Adversarial Robustness: Softmax versus Openmax
Andras Rozsa
and
Manuel Günther
and
Terrance E. Boult
arXiv e-Print archive - 2017 via Local arXiv
Keywords:
cs.CV
First published: 2017/08/05 (7 years ago) Abstract: Deep neural networks (DNNs) provide state-of-the-art results on various tasks
and are widely used in real world applications. However, it was discovered that
machine learning models, including the best performing DNNs, suffer from a
fundamental problem: they can unexpectedly and confidently misclassify examples
formed by slightly perturbing otherwise correctly recognized inputs. Various
approaches have been developed for efficiently generating these so-called
adversarial examples, but those mostly rely on ascending the gradient of loss.
In this paper, we introduce the novel logits optimized targeting system (LOTS)
to directly manipulate deep features captured at the penultimate layer.
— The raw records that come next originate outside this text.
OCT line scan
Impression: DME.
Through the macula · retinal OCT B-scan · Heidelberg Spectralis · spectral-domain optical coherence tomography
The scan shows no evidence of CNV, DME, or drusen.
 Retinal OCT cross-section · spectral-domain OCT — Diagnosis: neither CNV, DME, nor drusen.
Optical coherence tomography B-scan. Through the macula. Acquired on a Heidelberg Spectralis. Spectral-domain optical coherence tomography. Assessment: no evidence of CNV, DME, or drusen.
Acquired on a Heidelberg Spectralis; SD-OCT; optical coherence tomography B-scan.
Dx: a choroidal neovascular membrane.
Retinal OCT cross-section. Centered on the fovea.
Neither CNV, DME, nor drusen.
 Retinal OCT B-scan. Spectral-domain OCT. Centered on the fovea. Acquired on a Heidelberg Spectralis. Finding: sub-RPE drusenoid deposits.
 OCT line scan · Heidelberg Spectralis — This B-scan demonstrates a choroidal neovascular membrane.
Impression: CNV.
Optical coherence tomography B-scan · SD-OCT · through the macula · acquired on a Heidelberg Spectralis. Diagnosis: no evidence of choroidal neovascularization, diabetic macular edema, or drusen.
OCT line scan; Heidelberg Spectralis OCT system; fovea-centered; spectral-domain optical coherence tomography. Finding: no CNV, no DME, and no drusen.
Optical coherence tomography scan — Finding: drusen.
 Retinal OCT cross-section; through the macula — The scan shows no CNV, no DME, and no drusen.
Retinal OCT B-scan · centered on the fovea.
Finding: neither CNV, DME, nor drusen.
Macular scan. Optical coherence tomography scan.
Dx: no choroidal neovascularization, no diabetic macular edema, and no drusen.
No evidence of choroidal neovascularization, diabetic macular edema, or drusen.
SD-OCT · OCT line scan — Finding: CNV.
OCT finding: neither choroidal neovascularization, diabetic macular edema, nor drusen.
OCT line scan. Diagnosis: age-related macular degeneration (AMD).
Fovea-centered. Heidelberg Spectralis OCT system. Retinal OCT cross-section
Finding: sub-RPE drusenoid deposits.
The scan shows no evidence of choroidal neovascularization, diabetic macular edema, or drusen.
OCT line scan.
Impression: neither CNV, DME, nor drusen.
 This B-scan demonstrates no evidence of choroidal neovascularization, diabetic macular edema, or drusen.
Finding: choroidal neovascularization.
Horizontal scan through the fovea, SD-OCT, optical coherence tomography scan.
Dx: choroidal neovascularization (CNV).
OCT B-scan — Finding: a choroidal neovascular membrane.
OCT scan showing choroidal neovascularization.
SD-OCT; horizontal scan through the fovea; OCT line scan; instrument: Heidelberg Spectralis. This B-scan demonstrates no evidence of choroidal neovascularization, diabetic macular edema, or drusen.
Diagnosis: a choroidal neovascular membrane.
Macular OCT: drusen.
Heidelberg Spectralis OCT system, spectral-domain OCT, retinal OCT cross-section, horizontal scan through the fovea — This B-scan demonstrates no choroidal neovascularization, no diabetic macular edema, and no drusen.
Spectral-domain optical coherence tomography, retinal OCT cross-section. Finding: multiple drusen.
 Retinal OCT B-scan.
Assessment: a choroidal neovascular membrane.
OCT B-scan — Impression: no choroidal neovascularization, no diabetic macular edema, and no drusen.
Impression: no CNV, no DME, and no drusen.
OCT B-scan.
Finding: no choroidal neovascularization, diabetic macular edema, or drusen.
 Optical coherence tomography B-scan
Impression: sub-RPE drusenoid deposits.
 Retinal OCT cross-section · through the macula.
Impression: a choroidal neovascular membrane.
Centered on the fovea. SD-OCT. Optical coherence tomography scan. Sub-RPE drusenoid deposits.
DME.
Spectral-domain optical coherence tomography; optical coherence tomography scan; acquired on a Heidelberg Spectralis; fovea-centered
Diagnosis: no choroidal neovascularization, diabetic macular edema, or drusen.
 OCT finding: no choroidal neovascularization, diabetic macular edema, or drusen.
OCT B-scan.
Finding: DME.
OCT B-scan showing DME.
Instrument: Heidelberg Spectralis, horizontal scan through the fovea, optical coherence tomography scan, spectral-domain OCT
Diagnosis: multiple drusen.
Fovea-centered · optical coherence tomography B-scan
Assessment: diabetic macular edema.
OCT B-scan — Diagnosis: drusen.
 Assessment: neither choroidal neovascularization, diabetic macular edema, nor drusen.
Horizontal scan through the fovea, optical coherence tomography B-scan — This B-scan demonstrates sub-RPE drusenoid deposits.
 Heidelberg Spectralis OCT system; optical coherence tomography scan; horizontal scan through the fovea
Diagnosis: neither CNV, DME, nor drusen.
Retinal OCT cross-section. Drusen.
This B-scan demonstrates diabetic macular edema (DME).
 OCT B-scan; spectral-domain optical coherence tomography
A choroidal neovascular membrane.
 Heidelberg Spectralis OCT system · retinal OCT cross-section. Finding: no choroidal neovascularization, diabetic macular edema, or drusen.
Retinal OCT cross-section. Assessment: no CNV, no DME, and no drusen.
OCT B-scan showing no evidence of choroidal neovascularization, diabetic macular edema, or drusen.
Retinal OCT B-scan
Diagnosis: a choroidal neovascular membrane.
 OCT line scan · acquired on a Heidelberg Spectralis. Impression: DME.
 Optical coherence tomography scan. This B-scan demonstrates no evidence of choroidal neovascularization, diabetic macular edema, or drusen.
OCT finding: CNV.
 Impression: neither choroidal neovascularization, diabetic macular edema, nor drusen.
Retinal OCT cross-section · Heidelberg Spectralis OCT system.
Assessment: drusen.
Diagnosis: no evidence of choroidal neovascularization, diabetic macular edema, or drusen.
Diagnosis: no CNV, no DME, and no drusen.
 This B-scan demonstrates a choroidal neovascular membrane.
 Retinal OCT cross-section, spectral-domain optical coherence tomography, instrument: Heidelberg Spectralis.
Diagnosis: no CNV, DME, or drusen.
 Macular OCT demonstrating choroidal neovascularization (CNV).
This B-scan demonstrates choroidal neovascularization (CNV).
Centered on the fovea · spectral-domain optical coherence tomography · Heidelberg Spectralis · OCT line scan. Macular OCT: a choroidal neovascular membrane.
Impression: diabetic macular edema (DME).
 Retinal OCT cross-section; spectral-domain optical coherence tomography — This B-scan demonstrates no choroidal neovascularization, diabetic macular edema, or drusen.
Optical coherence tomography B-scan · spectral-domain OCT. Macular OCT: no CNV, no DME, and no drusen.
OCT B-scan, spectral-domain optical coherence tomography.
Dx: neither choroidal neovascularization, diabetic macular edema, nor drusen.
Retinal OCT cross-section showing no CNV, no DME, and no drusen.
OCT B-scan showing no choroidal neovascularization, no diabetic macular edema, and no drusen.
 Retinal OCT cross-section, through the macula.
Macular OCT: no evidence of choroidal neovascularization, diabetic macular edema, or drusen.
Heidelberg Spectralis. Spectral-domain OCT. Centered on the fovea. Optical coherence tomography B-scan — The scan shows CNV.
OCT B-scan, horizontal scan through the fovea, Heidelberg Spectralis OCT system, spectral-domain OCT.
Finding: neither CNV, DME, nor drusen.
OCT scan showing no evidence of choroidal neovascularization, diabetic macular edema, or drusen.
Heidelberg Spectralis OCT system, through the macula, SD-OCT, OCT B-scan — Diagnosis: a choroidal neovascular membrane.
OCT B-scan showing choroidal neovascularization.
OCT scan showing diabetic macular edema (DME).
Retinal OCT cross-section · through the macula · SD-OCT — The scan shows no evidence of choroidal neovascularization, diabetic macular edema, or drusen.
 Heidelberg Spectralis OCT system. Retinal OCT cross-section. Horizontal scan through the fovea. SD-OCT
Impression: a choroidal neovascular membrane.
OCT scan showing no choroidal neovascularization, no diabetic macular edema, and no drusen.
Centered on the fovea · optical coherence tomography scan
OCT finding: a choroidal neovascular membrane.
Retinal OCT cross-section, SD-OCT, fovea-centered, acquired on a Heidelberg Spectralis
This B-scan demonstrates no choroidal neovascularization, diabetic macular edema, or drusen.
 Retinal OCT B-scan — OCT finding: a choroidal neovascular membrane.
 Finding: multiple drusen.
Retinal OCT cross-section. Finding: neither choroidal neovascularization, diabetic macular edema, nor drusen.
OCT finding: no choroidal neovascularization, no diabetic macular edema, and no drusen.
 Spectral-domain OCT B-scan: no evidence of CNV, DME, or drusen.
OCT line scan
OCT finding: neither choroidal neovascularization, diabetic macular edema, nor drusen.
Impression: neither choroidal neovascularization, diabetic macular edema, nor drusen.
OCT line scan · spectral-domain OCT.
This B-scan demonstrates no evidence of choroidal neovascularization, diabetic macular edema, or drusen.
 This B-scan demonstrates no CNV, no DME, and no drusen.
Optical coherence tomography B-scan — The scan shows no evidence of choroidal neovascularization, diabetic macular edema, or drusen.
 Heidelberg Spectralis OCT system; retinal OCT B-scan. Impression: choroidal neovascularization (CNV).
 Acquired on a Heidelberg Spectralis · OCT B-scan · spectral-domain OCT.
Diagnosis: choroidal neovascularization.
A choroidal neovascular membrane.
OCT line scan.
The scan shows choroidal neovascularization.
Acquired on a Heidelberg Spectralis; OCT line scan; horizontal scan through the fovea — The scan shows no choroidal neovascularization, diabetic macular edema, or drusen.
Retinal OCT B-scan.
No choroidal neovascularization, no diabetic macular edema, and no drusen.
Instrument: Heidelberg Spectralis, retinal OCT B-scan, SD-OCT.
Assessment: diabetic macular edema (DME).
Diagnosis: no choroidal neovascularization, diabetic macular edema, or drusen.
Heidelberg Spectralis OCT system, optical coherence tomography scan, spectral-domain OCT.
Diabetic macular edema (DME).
Using
LOTS, we analyze and compare the adversarial robustness of DNNs using the
traditional Softmax layer with Openmax, which was designed to provide open set
recognition by defining classes derived from deep representations, and is
claimed to be more robust to adversarial perturbations. We demonstrate that
Openmax provides less vulnerable systems than Softmax to traditional attacks,
however, we show that it can be equally susceptible to more sophisticated
adversarial generation techniques that directly work on deep representations.
Rozsa et al. describe an adersarial attack against OpenMax [1] by directly targeting the logits. Specifically, they assume a network using OpenMax instead of a SoftMax layer to compute the final class probabilities. OpenMax allows “open-set” networks by also allowing to reject input samples. By directly targeting the logits of the trained network, i.e. iteratively pushing the logits in a target direction, it does not matter whether SoftMax or OpenMax layers are used on top, the network can be fooled in both cases.